* _PROBLEM DESCRIPTION_
Scan the records below for the line with "left ear: (739, 397)" and the line with "left shoulder: (340, 274)". Repeat those two lines and every line between them exactly, and nothing else.

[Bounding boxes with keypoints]
--- START ---
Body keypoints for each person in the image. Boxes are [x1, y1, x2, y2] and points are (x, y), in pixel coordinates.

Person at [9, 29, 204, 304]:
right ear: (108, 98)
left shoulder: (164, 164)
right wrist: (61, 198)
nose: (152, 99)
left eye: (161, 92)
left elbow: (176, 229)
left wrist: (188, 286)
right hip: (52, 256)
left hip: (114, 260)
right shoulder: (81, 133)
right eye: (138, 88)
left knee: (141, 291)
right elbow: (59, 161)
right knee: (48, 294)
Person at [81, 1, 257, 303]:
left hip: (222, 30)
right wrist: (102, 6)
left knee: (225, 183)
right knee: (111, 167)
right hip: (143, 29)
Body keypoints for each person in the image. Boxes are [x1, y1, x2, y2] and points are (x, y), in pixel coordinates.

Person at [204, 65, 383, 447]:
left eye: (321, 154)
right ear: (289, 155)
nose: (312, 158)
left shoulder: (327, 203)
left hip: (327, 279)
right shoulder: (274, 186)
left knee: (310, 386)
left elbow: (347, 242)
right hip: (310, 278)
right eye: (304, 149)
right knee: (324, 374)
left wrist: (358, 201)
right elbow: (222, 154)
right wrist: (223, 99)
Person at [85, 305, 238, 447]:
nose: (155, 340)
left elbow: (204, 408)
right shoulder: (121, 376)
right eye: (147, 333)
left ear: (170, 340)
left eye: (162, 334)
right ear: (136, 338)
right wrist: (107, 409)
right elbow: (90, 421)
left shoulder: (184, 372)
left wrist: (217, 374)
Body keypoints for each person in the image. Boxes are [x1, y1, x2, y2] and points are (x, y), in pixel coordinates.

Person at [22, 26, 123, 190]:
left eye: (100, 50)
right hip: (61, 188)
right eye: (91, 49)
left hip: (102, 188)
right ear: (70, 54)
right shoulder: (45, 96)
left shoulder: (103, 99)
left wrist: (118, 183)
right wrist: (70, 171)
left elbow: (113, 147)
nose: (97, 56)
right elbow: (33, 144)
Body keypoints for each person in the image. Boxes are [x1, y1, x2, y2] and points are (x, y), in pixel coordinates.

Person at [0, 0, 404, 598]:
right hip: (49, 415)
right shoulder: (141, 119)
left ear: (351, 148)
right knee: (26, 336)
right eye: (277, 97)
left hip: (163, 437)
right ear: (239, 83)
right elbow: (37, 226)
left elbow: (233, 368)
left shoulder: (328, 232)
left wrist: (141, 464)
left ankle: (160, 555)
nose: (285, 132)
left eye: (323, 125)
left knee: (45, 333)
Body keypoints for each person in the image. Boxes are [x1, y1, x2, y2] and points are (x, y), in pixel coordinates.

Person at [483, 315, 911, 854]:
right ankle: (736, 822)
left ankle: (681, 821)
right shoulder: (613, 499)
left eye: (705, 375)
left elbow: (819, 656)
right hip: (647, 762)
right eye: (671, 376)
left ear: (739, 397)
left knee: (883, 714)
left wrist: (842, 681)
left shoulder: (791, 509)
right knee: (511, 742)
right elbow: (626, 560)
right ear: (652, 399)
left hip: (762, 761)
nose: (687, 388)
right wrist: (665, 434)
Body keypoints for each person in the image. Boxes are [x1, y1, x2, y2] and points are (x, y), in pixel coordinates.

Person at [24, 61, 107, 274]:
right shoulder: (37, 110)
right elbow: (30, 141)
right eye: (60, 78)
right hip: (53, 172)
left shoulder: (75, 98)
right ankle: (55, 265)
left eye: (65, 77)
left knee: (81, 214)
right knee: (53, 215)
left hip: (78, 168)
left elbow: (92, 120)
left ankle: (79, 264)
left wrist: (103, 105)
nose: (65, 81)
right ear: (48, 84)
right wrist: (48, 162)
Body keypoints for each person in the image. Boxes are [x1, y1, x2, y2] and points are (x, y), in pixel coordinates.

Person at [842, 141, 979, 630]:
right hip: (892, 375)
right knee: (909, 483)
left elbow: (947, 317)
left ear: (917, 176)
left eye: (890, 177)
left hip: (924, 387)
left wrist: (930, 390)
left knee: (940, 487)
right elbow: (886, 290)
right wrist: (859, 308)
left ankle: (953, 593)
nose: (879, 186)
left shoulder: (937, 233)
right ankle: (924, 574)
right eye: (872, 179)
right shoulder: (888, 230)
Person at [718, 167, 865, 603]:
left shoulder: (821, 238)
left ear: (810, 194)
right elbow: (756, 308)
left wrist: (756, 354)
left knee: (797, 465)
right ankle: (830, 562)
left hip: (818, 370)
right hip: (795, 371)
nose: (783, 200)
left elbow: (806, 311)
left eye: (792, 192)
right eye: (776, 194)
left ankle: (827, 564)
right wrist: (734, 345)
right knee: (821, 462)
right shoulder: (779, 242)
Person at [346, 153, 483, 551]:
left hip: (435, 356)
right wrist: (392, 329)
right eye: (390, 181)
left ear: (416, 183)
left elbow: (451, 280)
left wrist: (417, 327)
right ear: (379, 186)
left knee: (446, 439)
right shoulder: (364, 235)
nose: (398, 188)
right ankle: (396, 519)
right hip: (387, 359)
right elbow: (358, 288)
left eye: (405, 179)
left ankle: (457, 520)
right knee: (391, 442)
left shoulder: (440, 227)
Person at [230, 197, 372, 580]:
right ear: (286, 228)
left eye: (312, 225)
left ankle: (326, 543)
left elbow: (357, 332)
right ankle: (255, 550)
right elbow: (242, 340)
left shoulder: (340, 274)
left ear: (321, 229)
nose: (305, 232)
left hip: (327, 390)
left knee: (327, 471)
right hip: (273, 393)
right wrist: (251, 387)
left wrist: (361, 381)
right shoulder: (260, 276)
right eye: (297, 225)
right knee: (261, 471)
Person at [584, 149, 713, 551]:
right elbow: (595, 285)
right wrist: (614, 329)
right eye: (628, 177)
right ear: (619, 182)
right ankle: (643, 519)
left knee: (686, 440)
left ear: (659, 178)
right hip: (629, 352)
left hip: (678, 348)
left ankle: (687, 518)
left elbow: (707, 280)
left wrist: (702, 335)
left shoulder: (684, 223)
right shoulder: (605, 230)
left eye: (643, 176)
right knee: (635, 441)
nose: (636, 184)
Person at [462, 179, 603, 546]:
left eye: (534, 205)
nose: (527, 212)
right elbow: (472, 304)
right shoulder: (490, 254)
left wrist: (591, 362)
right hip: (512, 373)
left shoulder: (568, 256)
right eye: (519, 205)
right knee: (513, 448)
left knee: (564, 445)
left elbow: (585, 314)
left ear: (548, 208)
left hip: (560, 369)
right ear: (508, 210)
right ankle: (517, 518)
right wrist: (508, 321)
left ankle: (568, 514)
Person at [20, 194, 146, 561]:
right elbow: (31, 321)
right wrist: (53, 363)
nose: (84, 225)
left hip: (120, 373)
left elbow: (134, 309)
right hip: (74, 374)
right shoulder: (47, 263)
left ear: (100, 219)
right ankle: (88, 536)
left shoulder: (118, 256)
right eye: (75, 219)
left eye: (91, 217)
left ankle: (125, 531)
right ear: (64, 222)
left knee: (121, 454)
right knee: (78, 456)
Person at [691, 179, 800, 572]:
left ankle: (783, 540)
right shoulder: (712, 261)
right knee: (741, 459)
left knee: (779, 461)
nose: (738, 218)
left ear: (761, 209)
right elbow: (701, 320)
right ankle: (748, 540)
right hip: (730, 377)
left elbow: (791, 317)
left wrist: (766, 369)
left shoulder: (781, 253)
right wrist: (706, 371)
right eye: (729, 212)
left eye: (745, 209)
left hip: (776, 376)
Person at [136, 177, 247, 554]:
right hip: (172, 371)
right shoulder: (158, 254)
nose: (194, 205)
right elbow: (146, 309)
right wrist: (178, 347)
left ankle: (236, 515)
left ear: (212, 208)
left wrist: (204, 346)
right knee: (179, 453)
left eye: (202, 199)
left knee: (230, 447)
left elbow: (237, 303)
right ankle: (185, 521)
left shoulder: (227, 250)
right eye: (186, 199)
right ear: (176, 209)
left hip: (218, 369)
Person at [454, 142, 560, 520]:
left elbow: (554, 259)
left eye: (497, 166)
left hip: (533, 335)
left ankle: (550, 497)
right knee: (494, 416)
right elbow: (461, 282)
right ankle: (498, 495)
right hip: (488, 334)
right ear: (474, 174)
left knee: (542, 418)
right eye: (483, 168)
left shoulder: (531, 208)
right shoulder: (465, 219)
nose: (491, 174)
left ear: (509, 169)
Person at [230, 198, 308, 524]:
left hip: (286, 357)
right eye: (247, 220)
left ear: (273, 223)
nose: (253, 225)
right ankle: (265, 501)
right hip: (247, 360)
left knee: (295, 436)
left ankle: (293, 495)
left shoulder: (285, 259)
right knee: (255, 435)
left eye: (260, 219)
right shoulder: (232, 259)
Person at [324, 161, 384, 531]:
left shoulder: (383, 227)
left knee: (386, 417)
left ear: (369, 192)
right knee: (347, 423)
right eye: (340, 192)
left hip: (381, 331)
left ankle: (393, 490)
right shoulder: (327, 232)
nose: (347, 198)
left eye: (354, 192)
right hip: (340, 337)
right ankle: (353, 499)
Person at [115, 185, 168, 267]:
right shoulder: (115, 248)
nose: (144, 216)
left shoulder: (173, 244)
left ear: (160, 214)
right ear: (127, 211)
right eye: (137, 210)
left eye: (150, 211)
--- END ---
* _OUTPUT FOR THIS EXERCISE_
left ear: (739, 397)
left knee: (883, 714)
left wrist: (842, 681)
left shoulder: (791, 509)
right knee: (511, 742)
right elbow: (626, 560)
right ear: (652, 399)
left hip: (762, 761)
nose: (687, 388)
right wrist: (665, 434)
Body keypoints for each person in the image. Boxes are [x1, y1, x2, y2] and points are (x, y), in pixel coordinates.

Person at [24, 61, 107, 274]:
right shoulder: (37, 110)
right elbow: (30, 141)
right eye: (60, 78)
right hip: (53, 172)
left shoulder: (75, 98)
right ankle: (55, 265)
left eye: (65, 77)
left knee: (81, 214)
right knee: (53, 215)
left hip: (78, 168)
left elbow: (92, 120)
left ankle: (79, 264)
left wrist: (103, 105)
nose: (65, 81)
right ear: (48, 84)
right wrist: (48, 162)
Body keypoints for each person in the image. Boxes are [x1, y1, x2, y2] and points are (x, y), in pixel coordinates.

Person at [842, 141, 979, 630]:
right hip: (892, 375)
right knee: (909, 483)
left elbow: (947, 317)
left ear: (917, 176)
left eye: (890, 177)
left hip: (924, 387)
left wrist: (930, 390)
left knee: (940, 487)
right elbow: (886, 290)
right wrist: (859, 308)
left ankle: (953, 593)
nose: (879, 186)
left shoulder: (937, 233)
right ankle: (924, 574)
right eye: (872, 179)
right shoulder: (888, 230)
Person at [718, 167, 865, 603]:
left shoulder: (821, 238)
left ear: (810, 194)
right elbow: (756, 308)
left wrist: (756, 354)
left knee: (797, 465)
right ankle: (830, 562)
left hip: (818, 370)
right hip: (795, 371)
nose: (783, 200)
left elbow: (806, 311)
left eye: (792, 192)
right eye: (776, 194)
left ankle: (827, 564)
right wrist: (734, 345)
right knee: (821, 462)
right shoulder: (779, 242)
Person at [346, 153, 483, 551]:
left hip: (435, 356)
right wrist: (392, 329)
right eye: (390, 181)
left ear: (416, 183)
left elbow: (451, 280)
left wrist: (417, 327)
right ear: (379, 186)
left knee: (446, 439)
right shoulder: (364, 235)
nose: (398, 188)
right ankle: (396, 519)
right hip: (387, 359)
right elbow: (358, 288)
left eye: (405, 179)
left ankle: (457, 520)
right knee: (391, 442)
left shoulder: (440, 227)
Person at [230, 197, 372, 580]:
right ear: (286, 228)
left eye: (312, 225)
left ankle: (326, 543)
left elbow: (357, 332)
right ankle: (255, 550)
right elbow: (242, 340)
left shoulder: (340, 274)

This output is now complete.